Nope, not "anti-". The 5% are visible "bright" mass and energy. "Bright" meaning that we can see it through telescopes, by various wavelengths of light, particle emissions, gravity waves. The rest is "dark matter" and "dark energy", which just means that we see signs of it being there, because the bright matter around it behaves differently. But we don't directly see it in a telescope of any kind. Those "dark" things are stand-ins for our not understanding: Those could be real matter and energy that we just cannot see for some reason. Or those could be problems in our cosmological theories, like gravity working differently on large scales, the expansion of the universe being different, or physical constants changing over time. We just notice that things are off and that we should see more matter and more energy than we do.

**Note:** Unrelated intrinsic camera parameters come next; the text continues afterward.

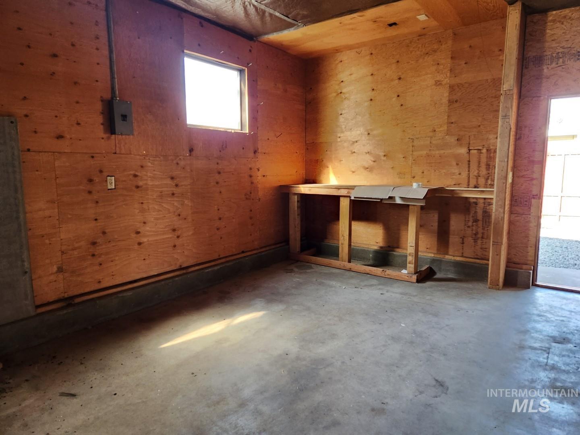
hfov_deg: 73.9
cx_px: 290
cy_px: 218
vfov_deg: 58.9
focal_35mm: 23
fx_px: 385
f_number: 1.8
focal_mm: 5.4
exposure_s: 1/120
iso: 400
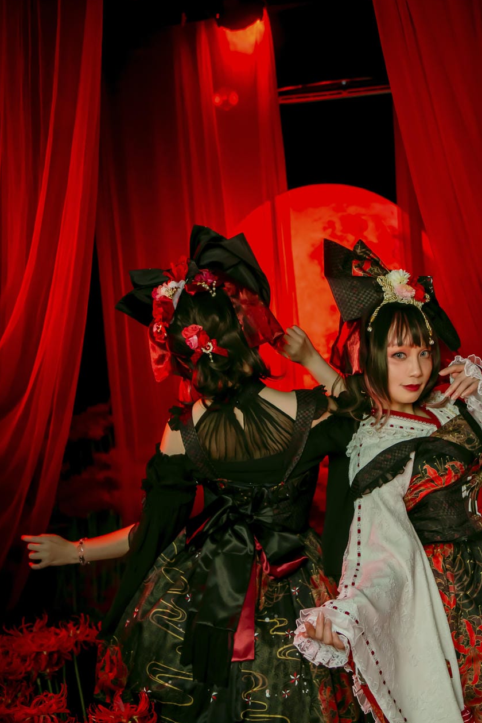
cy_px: 397
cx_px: 313
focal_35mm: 50
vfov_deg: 39.6
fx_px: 1004
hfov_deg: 26.9
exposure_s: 1/200
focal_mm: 35
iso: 640
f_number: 2.5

Most theories that involve "dark matter" being ordinary matter like tons of neutron stars, huge clouds of dust, bazillions of asteroids or dark planets have been checked for and excluded. So if there were "dark matter" aliens, they really would be completely strange in that they aren't even made from the same kind of matter, but from maybe particles that we don't even know about. But if those hypothetical dark matter particles were capable of this kind of organisation, like clumping together into stars or planets, we would have probably seen those by now. So extremely strange, and improbable imho.
Btw. anti-matter is not "dark matter" in this sense, and dark matter being anti-matter was excluded very very early on by a simple observation: anti-matter and matter, when they come into contact, react in an annihilation reaction. E.g. an electron and anti-electron annihilate into two photons of a characteristic and exact 511keV energy. All other particles and their anti-particles also do this and exhibit their own characteristic energy. Any contact between a region of matter and region of anti-matter in space would radiate in these energy signatures, something which is very easy to detect. Dark matter is known to exist within galaxies, even within star systems, so this kind of contact zone would have to be there, and would be extremely visible to us.
Anti-energy doesn't exist in our current understanding of physics. Energy is always positive, and in quantum theories energy cannot even become zero, always slightly above zero.